The “dam busters” mission has gone down in history as a legendary feat by the Royal Air Force. On the night of May 16, 1943, 19 Avro Lancasters of the recently created 617 Squadron took off from their base at RAF Scampton. Their mission: to breach three dams in Germany’s Ruhr Valley and deal a major blow to the enemy’s industrial capability. Led by Wing Commander Guy Gibson, the airplanes of Operation Chastise carried a specially designed “bouncing bomb” developed by inventor Barnes Wallis. The dam busters managed to breach two of the dams, but at great cost. Eight Lancasters were lost, and 53 airmen were killed and three captured. The Germans were able to repair the damage relatively quickly. Despite the losses and the Germans’ quick recovery, the feat captured the British imagination as an example of the bravery and innovation that was needed to win the war.
The Dam Busters, the 1955 film about the mission, is based on the 1951 book of the same name by Paul Brickhill and Gibson’s own account, Enemy Coast Ahead (published posthumously in 1946). The movie opens as Wallis (Michael Redgrave) experiments at his home trying to bounce marbles across the water in a tin basin. It’s part of his scheme to design a bomb that can destroy German dams. Conventional weapons don’t work because the water dissipates the force of their explosions. Wallis theorizes that a bomb skipping across the surface would hit a dam and sink before exploding at the base, where the water pressure behind it would amplify the explosion’s effect. Officials are skeptical, and their doubts only increase following failure after failure. Finally, Wallis achieves success, and the mission moves forward.
Playing Gibson, who had a reputation for not suffering fools gladly, is actor Richard Todd, a World War II veteran himself. Gibson finds that the mission will be no piece of cake. The four-engine Lancasters will have to go in very low—60 feet above the water on their final approaches—and the bomb drops need to be precise. The film embraces one dam busters legend by asserting that Gibson got the idea of how to determine proper altitude when he noticed the spotlights at a theatrical performance. He is inspired to mount two downward pointing spotlights on each bomber, adjusted so the beams will converge on the water at 60 feet. To determine range, the bombardiers use a simple wooden hand-held sight.
Director Michael Anderson opted to shoot the film in black and white to give it a grittier, documentary feel. It also allowed him to incorporate actual footage from the bomb testing, but with one drawback: aspects of the weapon remained classified at the time, so the filmmakers had to paint over the test footage frame by frame to hide the bombs’ shapes and the fact that they spun backwards (which allowed them to “crawl” down the side of the dams before exploding). The end result may have preserved secrecy, but the alterations are obvious.
The special effects in general have not aged well. Ground fire is clearly an animated effect and some of the model work doesn’t stand up to scrutiny. The filmmakers might have been aware of this.
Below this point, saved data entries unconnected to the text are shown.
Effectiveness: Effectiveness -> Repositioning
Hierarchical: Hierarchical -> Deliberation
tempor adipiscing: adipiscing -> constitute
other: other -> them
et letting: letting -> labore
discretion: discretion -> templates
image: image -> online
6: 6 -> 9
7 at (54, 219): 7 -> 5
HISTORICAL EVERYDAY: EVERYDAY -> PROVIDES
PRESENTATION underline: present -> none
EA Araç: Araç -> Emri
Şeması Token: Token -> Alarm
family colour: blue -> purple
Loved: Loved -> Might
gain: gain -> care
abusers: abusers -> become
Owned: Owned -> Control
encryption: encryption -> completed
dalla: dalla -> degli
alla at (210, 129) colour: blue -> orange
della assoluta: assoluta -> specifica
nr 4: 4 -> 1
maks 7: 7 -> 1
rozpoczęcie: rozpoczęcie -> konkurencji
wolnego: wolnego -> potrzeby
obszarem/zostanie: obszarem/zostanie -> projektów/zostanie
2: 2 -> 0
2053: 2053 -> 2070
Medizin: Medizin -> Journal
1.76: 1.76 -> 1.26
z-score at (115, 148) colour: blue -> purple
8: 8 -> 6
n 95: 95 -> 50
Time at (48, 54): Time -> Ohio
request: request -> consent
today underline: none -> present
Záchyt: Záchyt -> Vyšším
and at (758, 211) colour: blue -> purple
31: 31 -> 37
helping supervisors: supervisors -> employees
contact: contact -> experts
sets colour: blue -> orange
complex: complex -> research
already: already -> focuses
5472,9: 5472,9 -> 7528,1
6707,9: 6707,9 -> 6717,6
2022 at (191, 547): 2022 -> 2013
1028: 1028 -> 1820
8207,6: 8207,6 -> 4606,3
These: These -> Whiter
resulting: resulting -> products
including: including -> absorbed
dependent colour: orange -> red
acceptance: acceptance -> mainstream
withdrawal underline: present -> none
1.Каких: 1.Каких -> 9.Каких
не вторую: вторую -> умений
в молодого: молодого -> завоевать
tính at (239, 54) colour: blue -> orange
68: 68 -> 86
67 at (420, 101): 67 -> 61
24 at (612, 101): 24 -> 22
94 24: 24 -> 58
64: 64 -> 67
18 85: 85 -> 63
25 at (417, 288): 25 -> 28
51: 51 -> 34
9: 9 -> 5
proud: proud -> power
The first aerial shot of one of the dams is clearly a model, but then the camera pans back to show that it is, in fact, a model, one constructed for the aviators’ training. What remains timeless are the sequences of the Lancasters. The production was able to procure four of them for the shoot—only 10 years after the war’s end the bombers were already in short supply—and the sight and sound of these mighty Merlin-powered beasts roaring by at low altitude will please aviation aficionados. The attack sequences remain exciting, models notwithstanding.
Those battle scenes inspired George Lucas when he was creating the final attack on the Death Star in 1977’s Star Wars, and a comparison of the two films will show some startling similarities and even some shared dialogue. (They also shared the talent of Gilbert Taylor, who did special effects photography on Dam Busters and was the cinematographer for Star Wars.) The attacks are not the only thing that might have inspired Star Wars. The hairstyle worn by Wallis’s movie wife (Ursula Jeans) has more than a passing similarity to the “cinnamon buns” sported by Carrie Fisher’s Princess Leia in Lucas’s movie.
The special effects, however, are not the only thing about The Dam Busters that has aged badly. There’s also the matter of Gibson’s dog, whose name is a racial slur that would have been, at the very least, offensive in 1955 and has since become completely unacceptable, and it’s a word that is woven throughout the movie (the dog’s name provides one of the code words the busters use to signal a dam breach). American distributors considered overdubbing to change the name to “Blackie,” but did not. Although the dog’s name is historically correct, modern audiences will find it jarring, or may think they stumbled into a bit of pointed Blazing Saddles-style social satire by mistake. No doubt this aspect of the film is the reason why The Dam Busters is impossible to find on any streaming services; a 2021 Blu-ray release, though, offers a restored print of the film and plenty of extras.